> [SOURCE PASSAGE]
○ ○ ○ ○

I am trying to learn how to scrape data. I am very new to Python, so bare with me. Upon searching YouTube, I found a tutorial and tried to scrape some data off of "https://www.pgatour.com/competition/2022/hero-world-challenge/leaderboard.html"
from bs4 import BeautifulSoup
import requests
SCRAPE = requests.get("https://www.pgatour.com/competition/2022/hero-world-challenge/leaderboard.html")
print(SCRAPE)
#Response [200] = Succesful...
#http response status codes
#Information Responses 100-199
#Successful 200-299
#Redirects 300-399
#Client Errors 400-499
#Server Errors 500-599
soup = BeautifulSoup(SCRAPE.content, 'html.parser')
#tells that the data is html and we need to parse it
table = soup.find_all('div', class_="leaderboard leaderboard-table large" )

○ ○ ○ ○

> [GIVEN DATA]
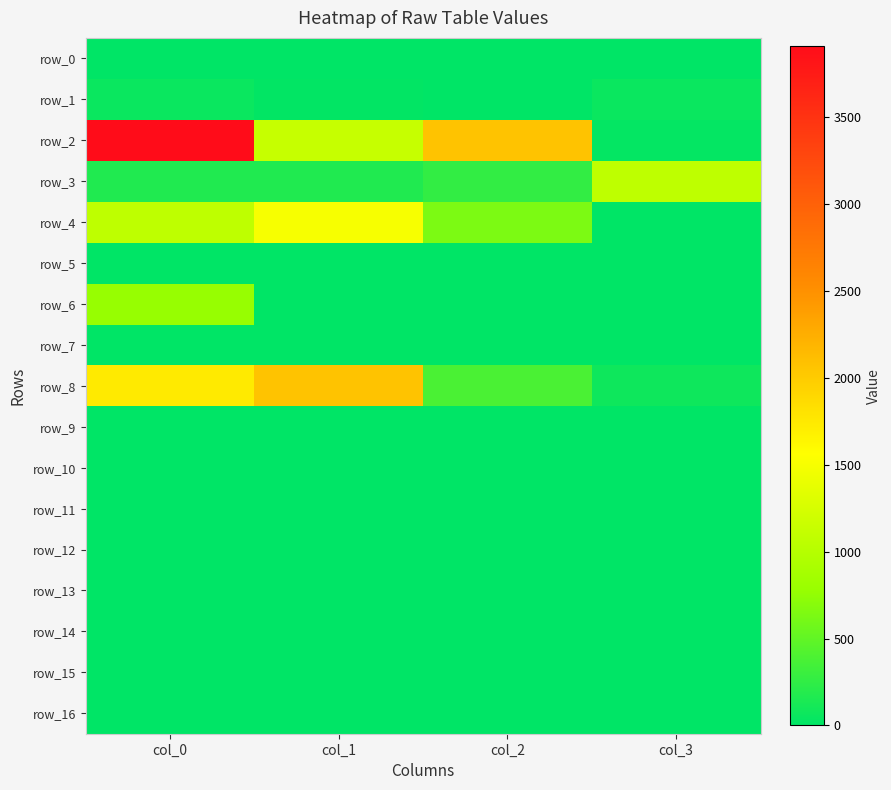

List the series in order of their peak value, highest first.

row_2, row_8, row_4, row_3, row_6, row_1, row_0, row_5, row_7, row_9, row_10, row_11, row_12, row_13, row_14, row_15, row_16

○ ○ ○ ○

> [TO DO]
[A] List every HTTP status code category named in the comments of the scraping post, with its range.
[B] From the scraping post, quote the stretch from "from bs4 import" through "soup = BeautifulSoup(SCRAPE.content, 'html.parser')".

> [SOLUTIONS TO EACH TASK]
[A]
- Information Responses: 100-199
- Successful: 200-299
- Redirects: 300-399
- Client Errors: 400-499
- Server Errors: 500-599

[B]
from bs4 import BeautifulSoup
import requests
SCRAPE = requests.get("https://www.pgatour.com/competition/2022/hero-world-challenge/leaderboard.html")
print(SCRAPE)
#Response [200] = Succesful...
#http response status codes
#Information Responses 100-199
#Successful 200-299
#Redirects 300-399
#Client Errors 400-499
#Server Errors 500-599
soup = BeautifulSoup(SCRAPE.content, 'html.parser')